──────── MATERIAL FOR THIS TASK
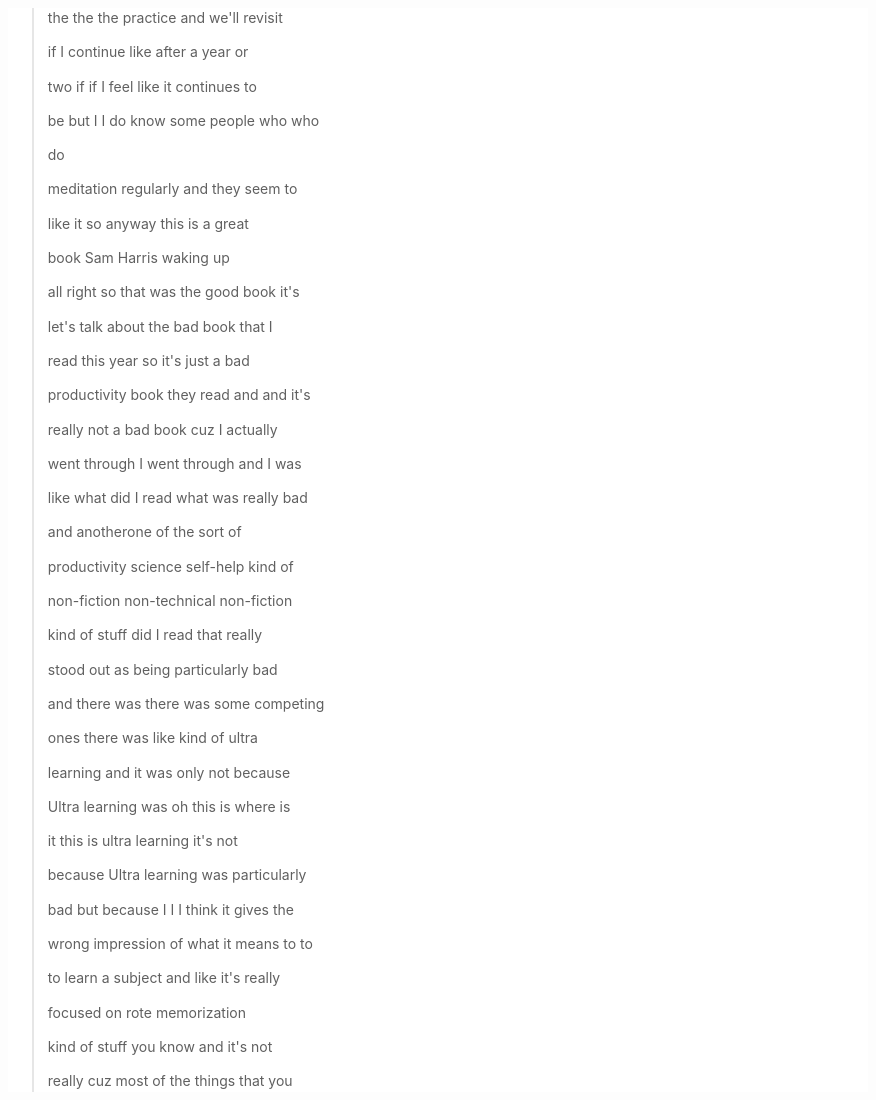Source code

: > the the the practice and we&#39;ll revisit
>
> if I continue like after a year or
>
> two if if I feel like it continues to
>
> be but I I do know some people who who
>
> do
>
> meditation regularly and they seem to
>
> like it so anyway this is a great
>
> book Sam Harris waking up
>
> all right so that was the good book it&#39;s
>
> let&#39;s talk about the bad book that I
>
> read this year so it&#39;s just a bad
>
> productivity book they read and and it&#39;s
>
> really not a bad book cuz I actually
>
> went through I went through and I was
>
> like what did I read what was really bad
>
> and anotherone of the sort of
>
> productivity science self-help kind of
>
> non-fiction non-technical non-fiction
>
> kind of stuff did I read that really
>
> stood out as being particularly bad
>
> and there was there was some competing
>
> ones there was like kind of ultra
>
> learning and it was only not because
>
> Ultra learning was oh this is where is
>
> it this is ultra learning it&#39;s not
>
> because Ultra learning was particularly
>
> bad but because I I I think it gives the
>
> wrong impression of what it means to to
>
> to learn a subject and like it&#39;s really
>
> focused on rote memorization
>
> kind of stuff you know and it&#39;s not
>
> really cuz most of the things that you
>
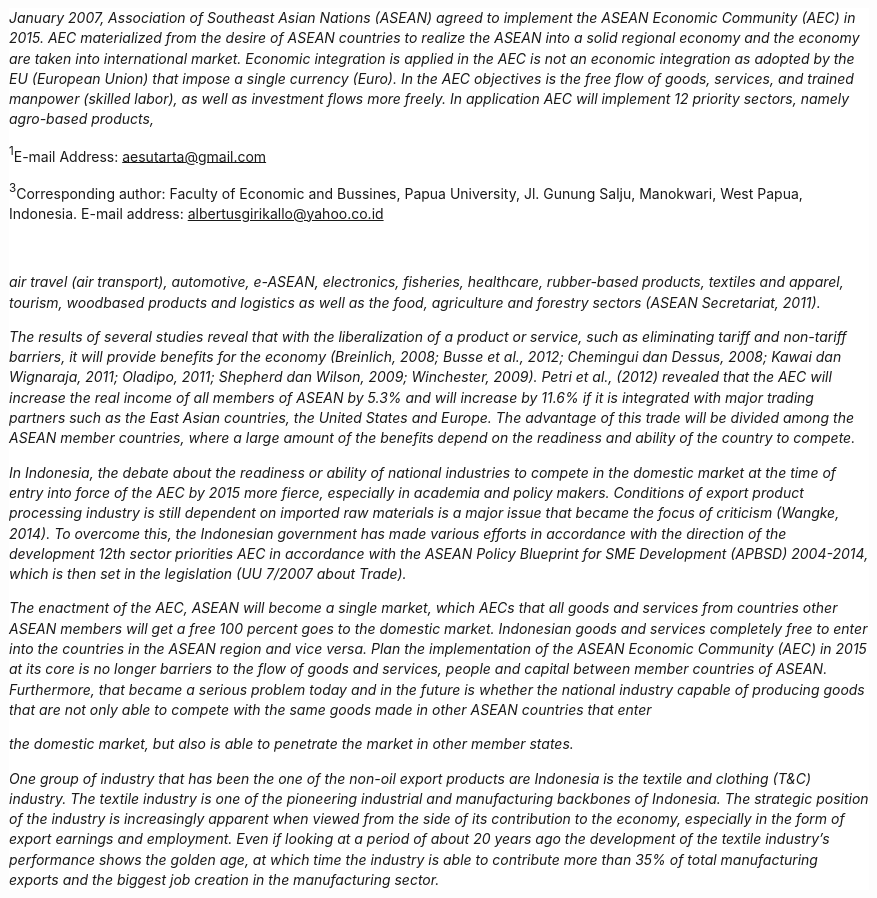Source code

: <p><span class="font11" style="font-style:italic;">January 2007, Association of Southeast Asian Nations (ASEAN) agreed to implement the ASEAN Economic Community (AEC) in 2015. AEC materialized from the desire of ASEAN countries to realize the ASEAN into a solid regional economy and the economy are taken into international market. Economic integration is applied in the AEC is not an economic integration as adopted by the EU (European Union) that impose a single currency (Euro). In the AEC objectives is the free flow of goods, services, and trained manpower (skilled labor), as well as investment flows more freely. In application AEC will implement 12 priority sectors, namely agro-based products,</span></p>
<div>
<p><span class="font6"><sup>1</sup></span><span class="font2">E-mail Address: </span><a href="mailto:aesutarta@gmail.com"><span class="font2">aesutarta@gmail.com</span></a></p>
<p><span class="font6"><sup>3</sup></span><span class="font2">Corresponding author: Faculty of Economic and Bussines, Papua University, Jl. Gunung Salju, Manokwari, West Papua, Indonesia. E-mail address: </span><a href="mailto:albertusgirikallo@yahoo.co.id"><span class="font2">albertusgirikallo@yahoo.co.id</span></a></p>
</div><br clear="all">
<p><span class="font11" style="font-style:italic;">air travel (air transport), automotive, e-ASEAN, electronics, fisheries, healthcare, rubber-based products, textiles and apparel, tourism, woodbased products and logistics as well as the food, agriculture and forestry sectors (ASEAN Secretariat, 2011).</span></p>
<p><span class="font11" style="font-style:italic;">The results of several studies reveal that with the liberalization of a product or service, such as eliminating tariff and non-tariff barriers, it will provide benefits for the economy (Breinlich, 2008; Busse et al., 2012; Chemingui dan Dessus, 2008; Kawai dan Wignaraja, 2011; Oladipo, 2011; Shepherd dan Wilson, 2009; Winchester, 2009). Petri et al., (2012) revealed that the AEC will increase the real income of all members of ASEAN by 5.3% and will increase by 11.6% if it is integrated with major trading partners such as the East Asian countries, the United States and Europe. The advantage of this trade will be divided among the ASEAN member countries, where a large amount of the benefits depend on the readiness and ability of the country to compete.</span></p>
<p><span class="font11" style="font-style:italic;">In Indonesia, the debate about the readiness or ability of national industries to compete in the domestic market at the time of entry into force of the AEC by 2015 more fierce, especially in academia and policy makers. Conditions of export product processing industry is still dependent on imported raw materials is a major issue that became the focus of criticism (Wangke, 2014). To overcome this, the Indonesian government has made various efforts in accordance with the direction of the development 12th sector priorities AEC in accordance with the ASEAN Policy Blueprint for SME Development (APBSD) 2004-2014, which is then set in the legislation (UU 7/2007 about Trade).</span></p>
<p><span class="font11" style="font-style:italic;">The enactment of the AEC, ASEAN will become a single market, which AECs that all goods and services from countries other ASEAN members will get a free 100 percent goes to the domestic market. Indonesian goods and services completely free to enter into the countries in the ASEAN region and vice versa. Plan the implementation of the ASEAN Economic Community (AEC) in 2015 at its core is no longer barriers to the flow of goods and services, people and capital between member countries of ASEAN. Furthermore, that became a serious problem today and in the future is whether the national industry capable of producing goods that are not only able to compete with the same goods made in other ASEAN countries that enter</span></p>
<p><span class="font11" style="font-style:italic;">the domestic market, but also is able to penetrate the market in other member states.</span></p>
<p><span class="font11" style="font-style:italic;">One group of industry that has been the one of the non-oil export products are Indonesia is the textile and clothing (T&amp;C) industry. The textile industry is one of the pioneering industrial and manufacturing backbones of Indonesia. The strategic position of the industry is increasingly apparent when viewed from the side of its contribution to the economy, especially in the form of export earnings and employment. Even if looking at a period of about 20 years ago the development of the textile industry’s performance shows the golden age, at which time the industry is able to contribute more than 35% of total manufacturing exports and the biggest job creation in the manufacturing sector.</span></p>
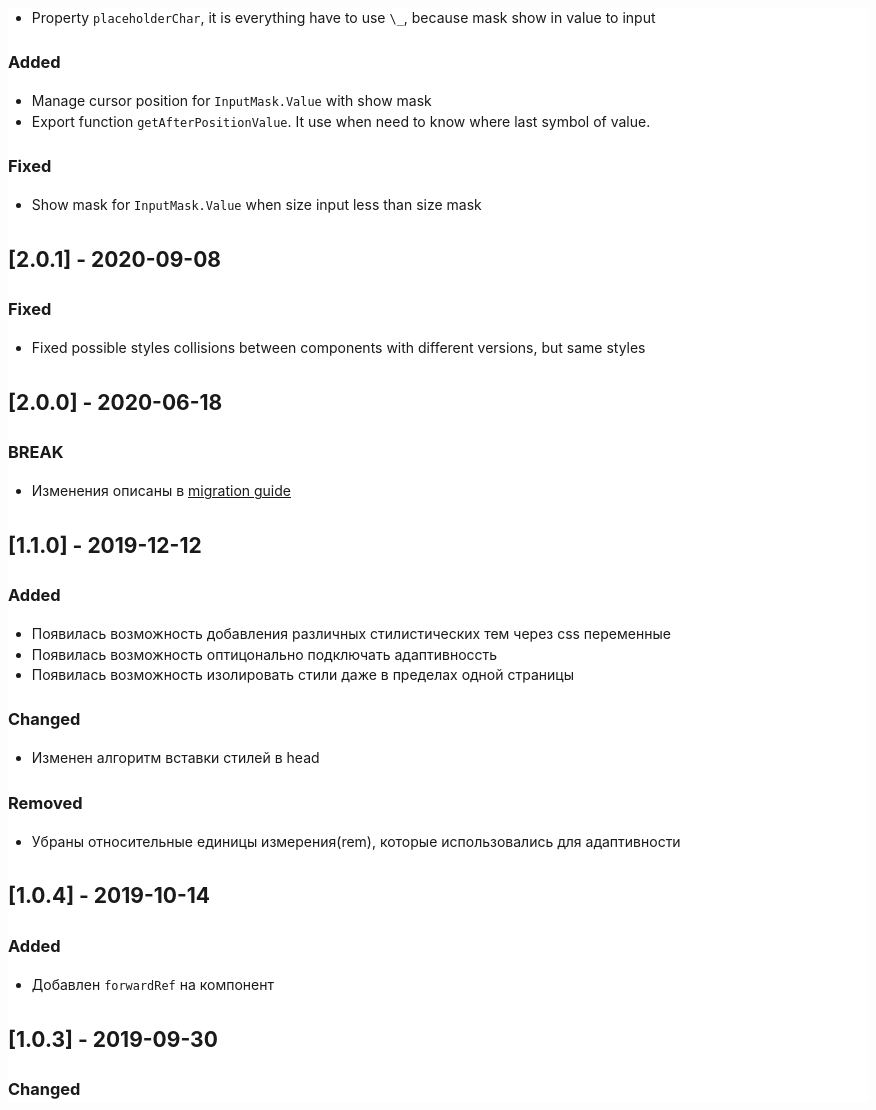 - Property `placeholderChar`, it is everything have to use `\_`, because mask show in value to input

### Added

- Manage cursor position for `InputMask.Value` with show mask
- Export function `getAfterPositionValue`. It use when need to know where last symbol of value.

### Fixed

- Show mask for `InputMask.Value` when size input less than size mask

## [2.0.1] - 2020-09-08

### Fixed

- Fixed possible styles collisions between components with different versions, but same styles

## [2.0.0] - 2020-06-18

### BREAK

- Изменения описаны в [migration guide](/internal/migration-guide)

## [1.1.0] - 2019-12-12

### Added

- Появилась возможность добавления различных стилистических тем через css переменные
- Появилась возможность оптицонально подключать адаптивноссть
- Появилась возможность изолировать стили даже в пределах одной страницы

### Changed

- Изменен алгоритм вставки стилей в head

### Removed

- Убраны относительные единицы измерения(rem), которые использовались для адаптивности

## [1.0.4] - 2019-10-14

### Added

- Добавлен `forwardRef` на компонент

## [1.0.3] - 2019-09-30

### Changed

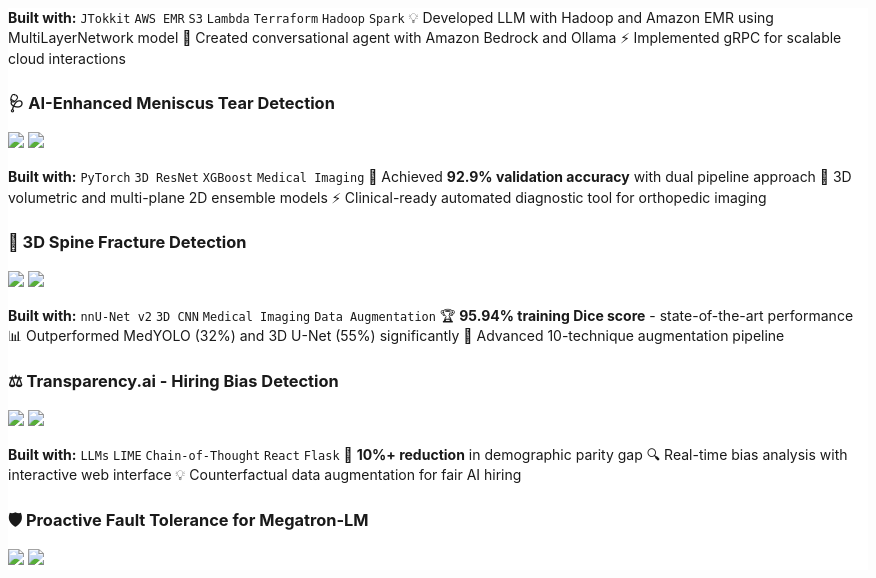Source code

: **Built with:** `JTokkit` `AWS EMR` `S3` `Lambda` `Terraform` `Hadoop` `Spark`
💡 Developed LLM with Hadoop and Amazon EMR using MultiLayerNetwork model
🤖 Created conversational agent with Amazon Bedrock and Ollama
⚡ Implemented gRPC for scalable cloud interactions

</td>
<td width="50%" align="center">

### 🩺 AI-Enhanced Meniscus Tear Detection
<img src="https://img.shields.io/badge/Medical%20AI-MRI%20Analysis-FF6B6B?style=for-the-badge&logo=brain&logoColor=white">
<img src="https://user-images.githubusercontent.com/74038190/212257467-871d32b7-e401-42e8-a166-fcfd7baa4c6b.gif" width="100">

**Built with:** `PyTorch` `3D ResNet` `XGBoost` `Medical Imaging`
🎯 Achieved **92.9% validation accuracy** with dual pipeline approach
🧠 3D volumetric and multi-plane 2D ensemble models
⚡ Clinical-ready automated diagnostic tool for orthopedic imaging

</td>
</tr>
<tr>
<td width="50%" align="center">

### 🦴 3D Spine Fracture Detection
<img src="https://img.shields.io/badge/Deep%20Learning-nnU--Net%20v2-4CAF50?style=for-the-badge&logo=tensorflow&logoColor=white">
<img src="https://user-images.githubusercontent.com/74038190/212257454-16e3712e-945a-4ca2-b238-408ad0bf87e6.gif" width="100">

**Built with:** `nnU-Net v2` `3D CNN` `Medical Imaging` `Data Augmentation`
🏆 **95.94% training Dice score** - state-of-the-art performance
📊 Outperformed MedYOLO (32%) and 3D U-Net (55%) significantly
🔬 Advanced 10-technique augmentation pipeline

</td>
<td width="50%" align="center">

### ⚖️ Transparency.ai - Hiring Bias Detection
<img src="https://img.shields.io/badge/Explainable%20AI-Bias%20Mitigation-9C27B0?style=for-the-badge&logo=artificial-intelligence&logoColor=white">
<img src="https://user-images.githubusercontent.com/74038190/212257460-738ff738-247f-4445-a718-cdd0ca76e2db.gif" width="100">

**Built with:** `LLMs` `LIME` `Chain-of-Thought` `React` `Flask`
🎯 **10%+ reduction** in demographic parity gap
🔍 Real-time bias analysis with interactive web interface
💡 Counterfactual data augmentation for fair AI hiring

</td>
</tr>
<tr>
<td width="50%" align="center">

### 🛡️ Proactive Fault Tolerance for Megatron-LM
<img src="https://img.shields.io/badge/Distributed%20Systems-GPU%20Monitoring-FFC107?style=for-the-badge&logo=nvidia&logoColor=black">
<img src="https://user-images.githubusercontent.com/74038190/212257465-7ce8d493-cac5-494e-982a-5a9deb852c4b.gif" width="100">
────────────────
> **THE TASK**
Convert the lines of the entries, starting at the line that contains "- Show mask" and ending at the line that contains "- Изменения описаны", into a Markdown table with the columns Row and Line text, skipping blank lines.

> **ANSWER**
| Row | Line text |
|---|---|
| 1 | - Show mask for `InputMask.Value` when size input less than size mask |
| 2 | ## [2.0.1] - 2020-09-08 |
| 3 | ### Fixed |
| 4 | - Fixed possible styles collisions between components with different versions, but same styles |
| 5 | ## [2.0.0] - 2020-06-18 |
| 6 | ### BREAK |
| 7 | - Изменения описаны в [migration guide](/internal/migration-guide) |